Parliament of South Africa
- Long title Act to provide for the establishment, maintenance, management and control of university colleges for non-white persons; for the admission of students to and their instruction at university colleges; for the limitation of the admission of non-white students to certain university institutions; and for other incidental matters. ;
- Citation: Act No. 45 of 1959
- Enacted by: Parliament of South Africa
- Royal assent: 11 June 1959
- Commenced: 21 June 1959
- Repealed: 30 June 1988

Repealed by
- Tertiary Education Act, 1988

= Extension of University Education Act, 1959 =

South African law

The Extension of University Education Act, Act 45 of 1959, formed part of the apartheid system of racial segregation in South Africa. This act made it a criminal offense for a non-white student to register at a formerly open university without the written permission of the Minister of Internal Affairs. New universities were then established for various non-white groups.

==Background==
Prior to the passing of the University Education Act, in 1958, students classified as Black, Asian, or Coloured accounted for only 17% of the students in white universities. From 1959 there were few options for non-whites. The University of Fort Hare was open to Xhosa speakers, the University of Natal's medical school was given an exemption to admit only non-whites and University of South Africa (UNISA), a correspondence university, was open to all races. The emphasis now was also to separate the non-whites, classifying them to universities based on certain ethnic groups. New universities were opened.

The University of the Western Cape (1959) was established in Bellville for coloureds, the University of Zululand (1960) at Ngoye was created in Zululand for Zulus. The University College for Indians (1972) was established at Durban in Natal Province after the establishment of University College for Indians in 1961, the University of the North (1959) at Turfloop in the Transvaal for the Sotho-Tswanans, while Fort Hare, the former Lovedale Mission College, became "Lovedale College" and restricted to Xhosas.

By 1974, the legislation had achieved what it had intended and only 2% of students registered in the country were attending a university that was not of their own ethnicity. Apartheid also extended to staffing, with white academics employed only at white universities but staffing mixed at non-white universities.

Because of the Bantustan policy of Apartheid, the newly established Black homelands needed their own universities but usually affiliated to an existing Black university inside South Africa.
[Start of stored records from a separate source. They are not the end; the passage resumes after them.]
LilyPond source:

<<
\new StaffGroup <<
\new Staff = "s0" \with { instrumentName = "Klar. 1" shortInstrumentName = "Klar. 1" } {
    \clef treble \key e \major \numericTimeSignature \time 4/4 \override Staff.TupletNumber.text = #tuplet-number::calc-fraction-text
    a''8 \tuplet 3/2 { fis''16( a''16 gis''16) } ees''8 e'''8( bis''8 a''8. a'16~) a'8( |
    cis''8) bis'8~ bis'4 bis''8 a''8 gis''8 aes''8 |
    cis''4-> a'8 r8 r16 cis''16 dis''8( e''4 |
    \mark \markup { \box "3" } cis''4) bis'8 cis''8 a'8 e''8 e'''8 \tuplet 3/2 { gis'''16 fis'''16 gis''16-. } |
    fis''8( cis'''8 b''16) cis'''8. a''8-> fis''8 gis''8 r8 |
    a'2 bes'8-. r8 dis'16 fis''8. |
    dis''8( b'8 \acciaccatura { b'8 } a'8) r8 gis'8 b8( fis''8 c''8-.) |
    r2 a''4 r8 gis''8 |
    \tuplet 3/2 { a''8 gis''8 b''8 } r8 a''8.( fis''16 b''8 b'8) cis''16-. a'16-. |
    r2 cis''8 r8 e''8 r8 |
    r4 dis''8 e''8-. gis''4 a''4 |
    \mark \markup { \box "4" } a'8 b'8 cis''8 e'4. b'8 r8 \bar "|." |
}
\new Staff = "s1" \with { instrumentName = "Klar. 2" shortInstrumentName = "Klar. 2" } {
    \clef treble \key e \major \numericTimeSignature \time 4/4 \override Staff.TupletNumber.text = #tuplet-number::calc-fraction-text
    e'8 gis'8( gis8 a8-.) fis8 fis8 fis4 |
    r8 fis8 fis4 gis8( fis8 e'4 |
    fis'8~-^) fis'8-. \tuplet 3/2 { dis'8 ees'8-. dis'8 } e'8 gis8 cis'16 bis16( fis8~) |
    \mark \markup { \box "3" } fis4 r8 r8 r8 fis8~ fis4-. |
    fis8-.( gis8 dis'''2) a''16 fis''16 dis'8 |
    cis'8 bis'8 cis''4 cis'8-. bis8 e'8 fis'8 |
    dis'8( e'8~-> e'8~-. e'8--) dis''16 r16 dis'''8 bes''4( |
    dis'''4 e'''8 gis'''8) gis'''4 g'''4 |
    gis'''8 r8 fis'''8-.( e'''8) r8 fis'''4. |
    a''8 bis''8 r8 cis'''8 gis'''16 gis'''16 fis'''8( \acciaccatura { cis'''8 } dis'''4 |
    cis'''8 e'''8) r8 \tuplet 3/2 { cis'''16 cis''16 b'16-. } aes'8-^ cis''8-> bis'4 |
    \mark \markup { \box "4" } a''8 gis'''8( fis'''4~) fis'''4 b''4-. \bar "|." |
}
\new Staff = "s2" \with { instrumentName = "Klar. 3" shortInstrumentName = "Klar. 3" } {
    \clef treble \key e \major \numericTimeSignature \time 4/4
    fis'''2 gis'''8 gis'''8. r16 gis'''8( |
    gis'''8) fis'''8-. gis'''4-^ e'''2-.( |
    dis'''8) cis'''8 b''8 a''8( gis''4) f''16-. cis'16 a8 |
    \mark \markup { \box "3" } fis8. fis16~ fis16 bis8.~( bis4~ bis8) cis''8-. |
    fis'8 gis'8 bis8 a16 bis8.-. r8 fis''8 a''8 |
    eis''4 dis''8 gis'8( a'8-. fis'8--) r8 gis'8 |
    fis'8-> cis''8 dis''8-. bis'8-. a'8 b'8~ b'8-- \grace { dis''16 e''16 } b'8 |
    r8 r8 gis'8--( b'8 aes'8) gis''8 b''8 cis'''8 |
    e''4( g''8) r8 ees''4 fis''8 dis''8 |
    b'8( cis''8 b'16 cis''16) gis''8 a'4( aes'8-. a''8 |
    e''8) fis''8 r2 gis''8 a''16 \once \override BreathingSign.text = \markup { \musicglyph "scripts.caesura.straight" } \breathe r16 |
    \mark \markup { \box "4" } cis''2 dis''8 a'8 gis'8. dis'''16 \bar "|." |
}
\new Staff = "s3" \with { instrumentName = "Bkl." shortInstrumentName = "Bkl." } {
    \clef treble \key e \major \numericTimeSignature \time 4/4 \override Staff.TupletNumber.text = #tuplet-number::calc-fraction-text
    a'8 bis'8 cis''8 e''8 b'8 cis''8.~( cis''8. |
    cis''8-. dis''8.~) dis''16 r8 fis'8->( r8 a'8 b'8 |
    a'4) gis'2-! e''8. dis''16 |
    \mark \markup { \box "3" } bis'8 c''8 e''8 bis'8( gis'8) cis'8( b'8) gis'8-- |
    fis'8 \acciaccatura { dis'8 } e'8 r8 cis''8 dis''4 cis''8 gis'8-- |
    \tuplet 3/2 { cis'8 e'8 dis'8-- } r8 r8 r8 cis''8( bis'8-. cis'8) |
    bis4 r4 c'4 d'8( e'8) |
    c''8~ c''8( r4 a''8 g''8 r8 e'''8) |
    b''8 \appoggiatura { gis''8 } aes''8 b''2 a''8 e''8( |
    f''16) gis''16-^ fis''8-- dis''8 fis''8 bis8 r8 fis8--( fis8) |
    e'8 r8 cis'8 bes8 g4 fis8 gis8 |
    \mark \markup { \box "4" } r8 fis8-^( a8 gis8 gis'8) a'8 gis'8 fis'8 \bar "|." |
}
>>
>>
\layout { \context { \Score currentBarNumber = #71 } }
The University of Transkei opened in 1976, University of Venda (1982) and the University of Bophuthatswana (1978). In the urban areas of South Africa proper, further Black higher educational institutions were opened to cater for the increasing population such as the Medical University of South Africa outside Pretoria in 1976 and the Vista University in Soweto in 1983.

In 1979, the laws governing ethnicity at Black universities was abolished and students could attend any Black university. In 1985, universities were allowed to enrol any race at their educational facilities.

==Repeal==
The act was repealed by the Tertiary Education Act, 1988.